Given information:
---+---
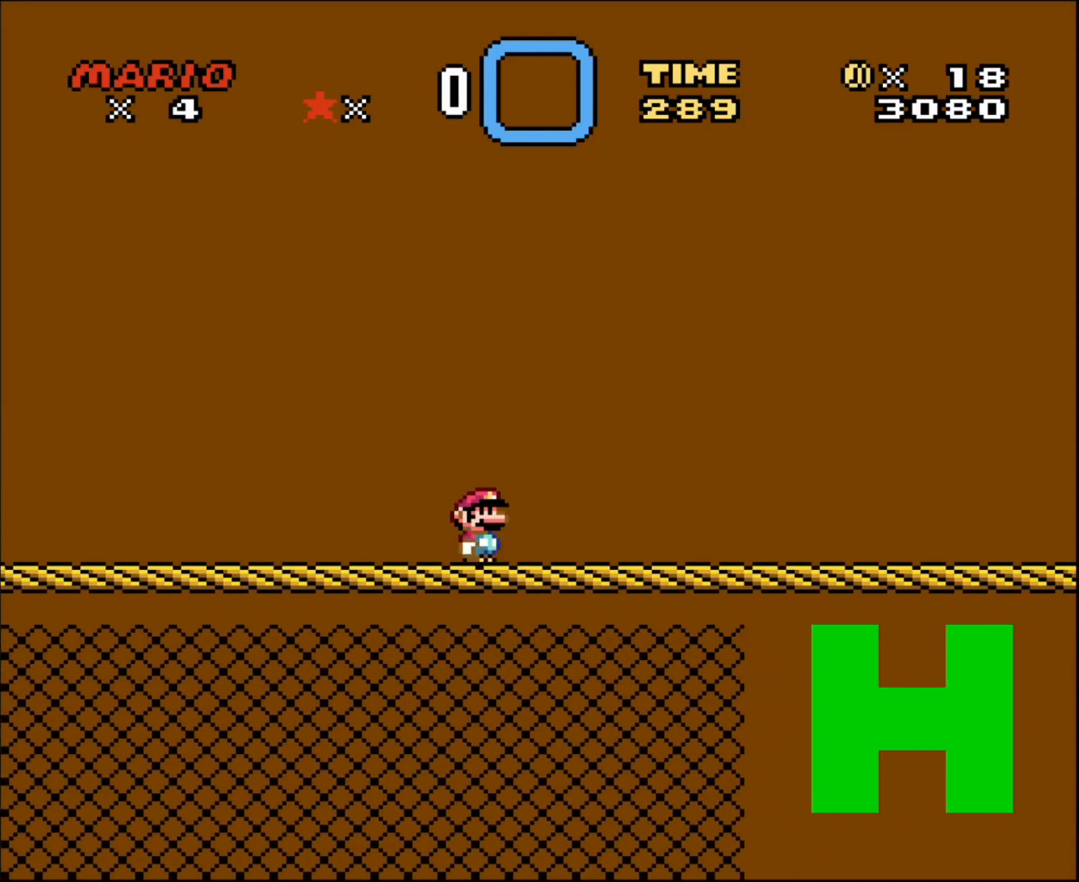
{"buttons": ["DPAD_RIGHT"], "events": [[100, "DPAD_RIGHT", "up"], [217, "DPAD_RIGHT", "down"], [317, "DPAD_RIGHT", "up"], [467, "DPAD_RIGHT", "down"]]}
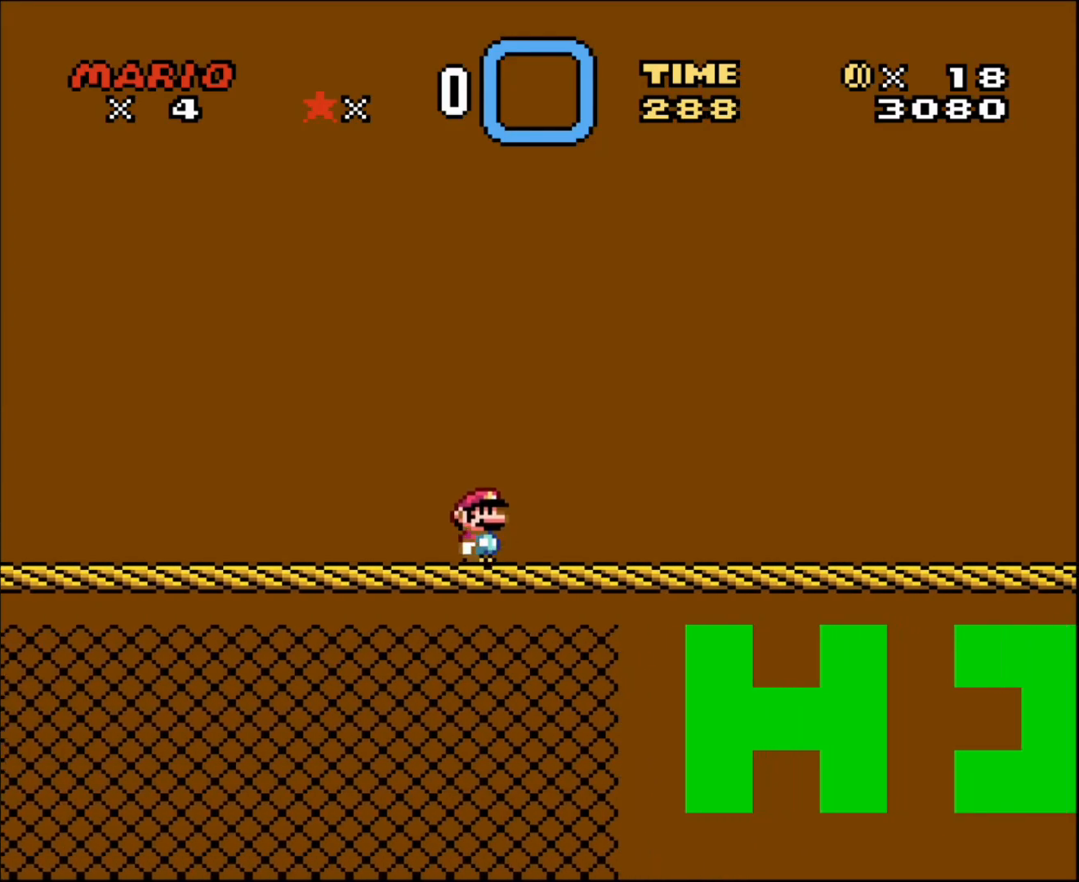
{"buttons": ["DPAD_RIGHT"], "events": [[33, "DPAD_RIGHT", "up"], [150, "DPAD_RIGHT", "down"], [250, "DPAD_RIGHT", "up"], [417, "DPAD_RIGHT", "down"]]}
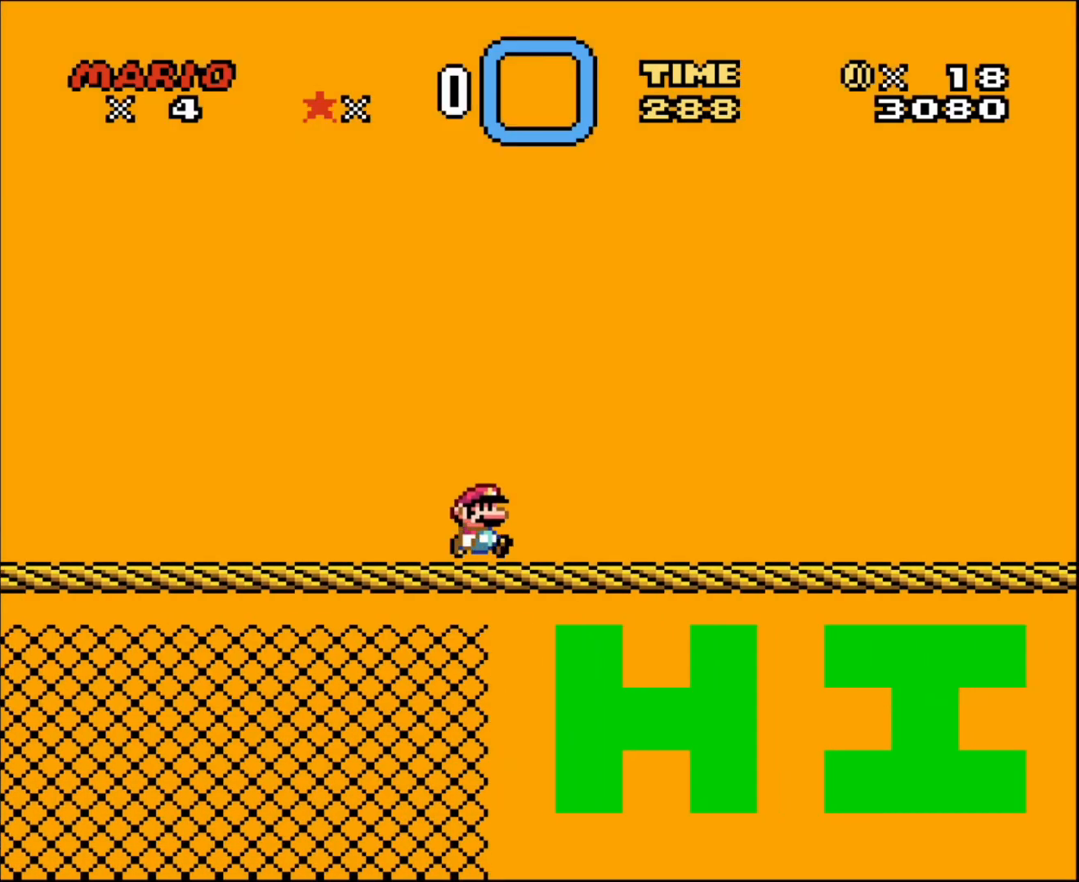
{"buttons": [], "events": [[67, "DPAD_RIGHT", "up"], [183, "DPAD_RIGHT", "down"], [250, "DPAD_RIGHT", "up"], [383, "DPAD_RIGHT", "down"], [500, "DPAD_RIGHT", "up"]]}
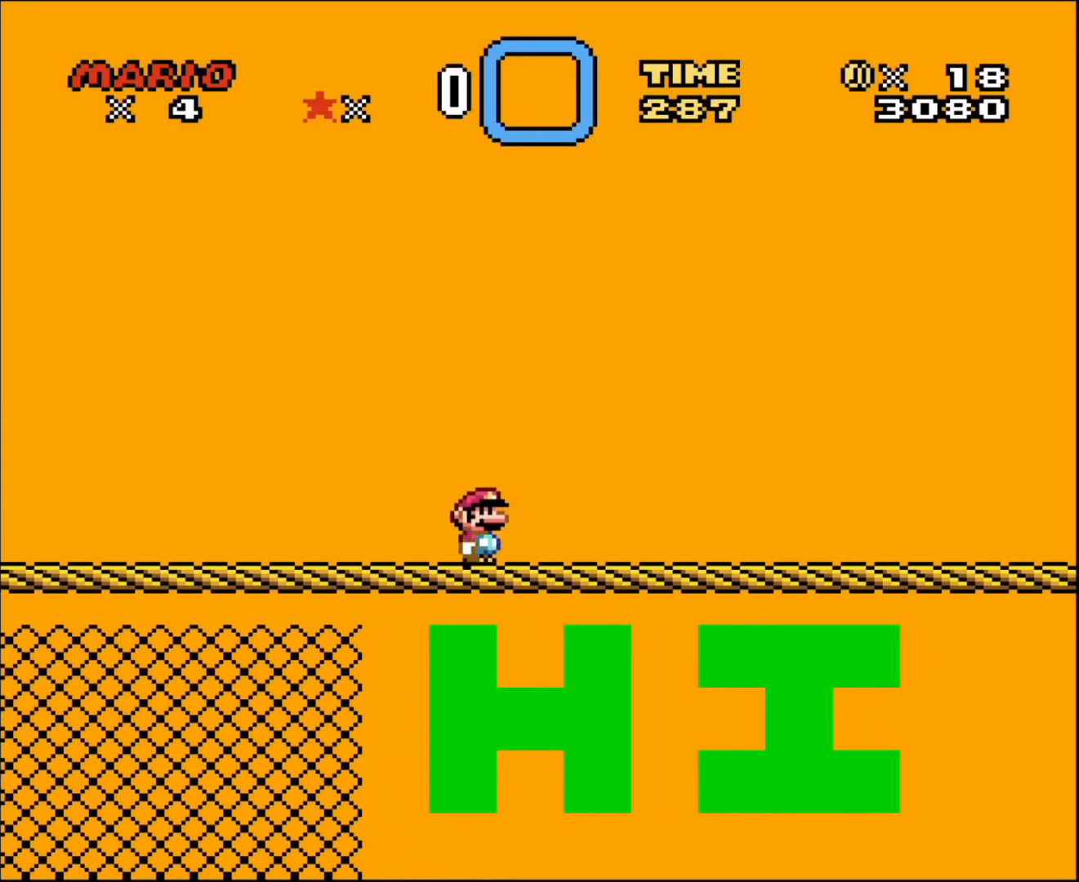
{"buttons": [], "events": [[117, "DPAD_RIGHT", "down"], [217, "DPAD_RIGHT", "up"], [350, "DPAD_RIGHT", "down"], [467, "DPAD_RIGHT", "up"]]}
---+---
What to work on: Return the material above in exact form. Pictures stay out.

Answer:
{"buttons": ["DPAD_RIGHT"], "events": [[100, "DPAD_RIGHT", "up"], [217, "DPAD_RIGHT", "down"], [317, "DPAD_RIGHT", "up"], [467, "DPAD_RIGHT", "down"]]}
{"buttons": ["DPAD_RIGHT"], "events": [[33, "DPAD_RIGHT", "up"], [150, "DPAD_RIGHT", "down"], [250, "DPAD_RIGHT", "up"], [417, "DPAD_RIGHT", "down"]]}
{"buttons": [], "events": [[67, "DPAD_RIGHT", "up"], [183, "DPAD_RIGHT", "down"], [250, "DPAD_RIGHT", "up"], [383, "DPAD_RIGHT", "down"], [500, "DPAD_RIGHT", "up"]]}
{"buttons": [], "events": [[117, "DPAD_RIGHT", "down"], [217, "DPAD_RIGHT", "up"], [350, "DPAD_RIGHT", "down"], [467, "DPAD_RIGHT", "up"]]}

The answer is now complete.